Collection:ACLS Collection (American Council of Learned Societies Committee on Native American Languages, American Philosophical Society) (Mss.497.3.B63c)
Culture:
Ojibwe includes: Ojibwa, Chippewa, Ojibway
Anishinaabe includes: Anishinaabeg, Anishinabe, Nishnaabe, Anishinabek
Language:English | Chippewa | Ojibwa, Northwestern
Date:1932-1949
Contributor:Hallowell, A. Irving (Alfred Irving), 1892-1974 | Berens, William, 1866-1947 | Berens, Gordon | Bigmouth, Adam | Watrous, B. | Keeper, John | Keeper, Alec | Felix, Arthur | Bear, James | Swain, Alec | Wigwaswatik | Levique | Everett, William | Potci | Dunsford | Kagikeasik | Pudrin, Mrs. | Boucher, Mary | Miller, Jane | Cret, Willie | Maman
Subject:Architecture | Drums | Ethnography | Clothing and dress | Hunting | Psychology | Animals | Personal names | Linguistics | Kinship | Material culture | Folklore | Medicine | Religion | Medicine | Basketry | Genealogy | Economics | Linguistics | Sexuality | Diseases | Blood quantum | Rites and ceremonies | Tools | Tattoing | Maps | Cosmology
Type:Text | Cartographic | Still Image
Genre:Biographies | Drawings | Field notes | Notebooks | Bibliographies | Notes | Diaries | Correspondence | Vocabularies | Charts | Interviews | Photographs | Pictographs | Rorschach tests | Sketches | Stories | Vocabularies | Autobiographies | Maps
Description: The Ojibwe materials in the A. Irving Hallowell Papers are extensive.
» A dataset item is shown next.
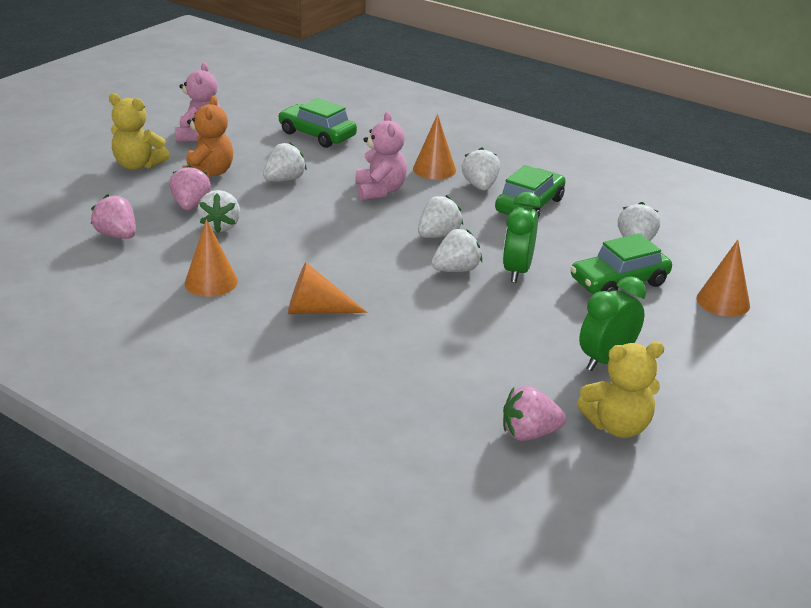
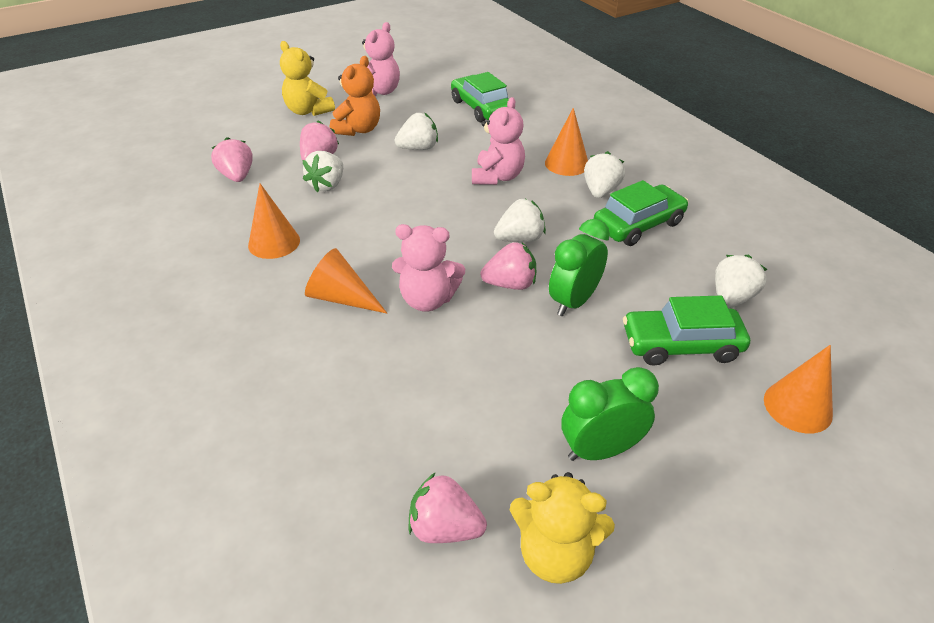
camera: 25 degrees right, 10 degrees up
white strawberry [431,229,482,272] -> pink strawberry [480,242,536,290]
none -> pink teddy bear [392,224,465,312]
Hallowell focused on three regions of Ojibwe territory: Berens River in north, central Canada (Pikangikum, Pauingassi, Poplar River; Little Grand Rapids First Nations) and Lac du Flambeau in Wisconsin. Hallowell was particularly interested in psychological anthropology. Both the Berens River and Lac du Flambeau materials in Series V, for example, includes ethnographic information on taboos, incest regulations, Rorschach tests, dreams, and acculturation. Hallowell's interests in traditional knowledge are represented by descriptions of the practice of the Midewiwin religion; traditional stories about Wisakedjak and Tcakabec/Chakabesh, Memegwesiug, Windigos, and Thunderbirds. Of particular interest in the Lac du Flambeau materials are hundred of pages of family biographies in Series V and photographs with the names of community members in Series VI, Subseries B. Of particular interest in the Berens River materials are maps of traditional hunting grounds, a diagram of Ojibwe cosmology, an autobiography by Hallowell's collaborator Chief William Berens, 29 folders of "Saulteaux Indians--Myths and Tales" all in Series V. There are hundreds of photographs from the region, with many community members identified, and all digitized, in Series VI, Subseries A. The correspondence, in Series I, includes Robert Ritzenhaler's description of a shaking tent ceremony by Ojibwe in Wisconsin; a detailed account of Joseph Fiddler's trial for murdering a windigo in the folder labled Royal Canadian Mounted Police; papers sent by Morton Teicher detailing incidents of windigo in Canada (50+ pages); a letter from Frances Densmore describing a shaking tent ceremony; and several letters from Chief William Berens providing information about Ojibwe people in the photographs in Series VI.